──────── Information shown ────────

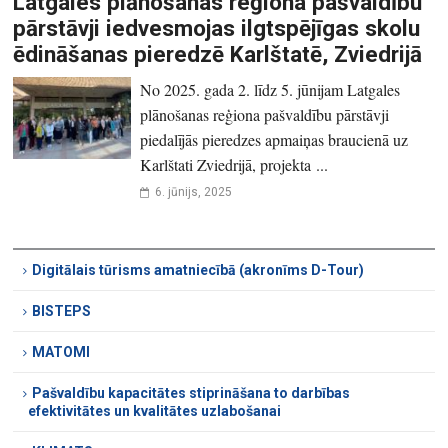
Latgales plānošanas reģiona pašvaldību
pārstāvji iedvesmojas ilgtspējīgas skolu
ēdināšanas pieredzē Karlštatē, Zviedrijā
No 2025. gada 2. līdz 5. jūnijam Latgales
plānošanas reģiona pašvaldību pārstāvji
piedalījās pieredzes apmaiņas braucienā uz
Karlštati Zviedrijā, projekta ...
6. jūnijs, 2025
Digitālais tūrisms amatniecībā (akronīms D-Tour)
BISTEPS
MATOMI
Pašvaldību kapacitātes stiprināšana to darbības
efektivitātes un kvalitātes uzlabošanai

────────

• Exercise brief: Write out the material above exactly. Skip the pictures.

• Written answer:
Latgales plānošanas reģiona pašvaldību
pārstāvji iedvesmojas ilgtspējīgas skolu
ēdināšanas pieredzē Karlštatē, Zviedrijā
No 2025. gada 2. līdz 5. jūnijam Latgales
plānošanas reģiona pašvaldību pārstāvji
piedalījās pieredzes apmaiņas braucienā uz
Karlštati Zviedrijā, projekta ...
6. jūnijs, 2025
Digitālais tūrisms amatniecībā (akronīms D-Tour)
BISTEPS
MATOMI
Pašvaldību kapacitātes stiprināšana to darbības
efektivitātes un kvalitātes uzlabošanai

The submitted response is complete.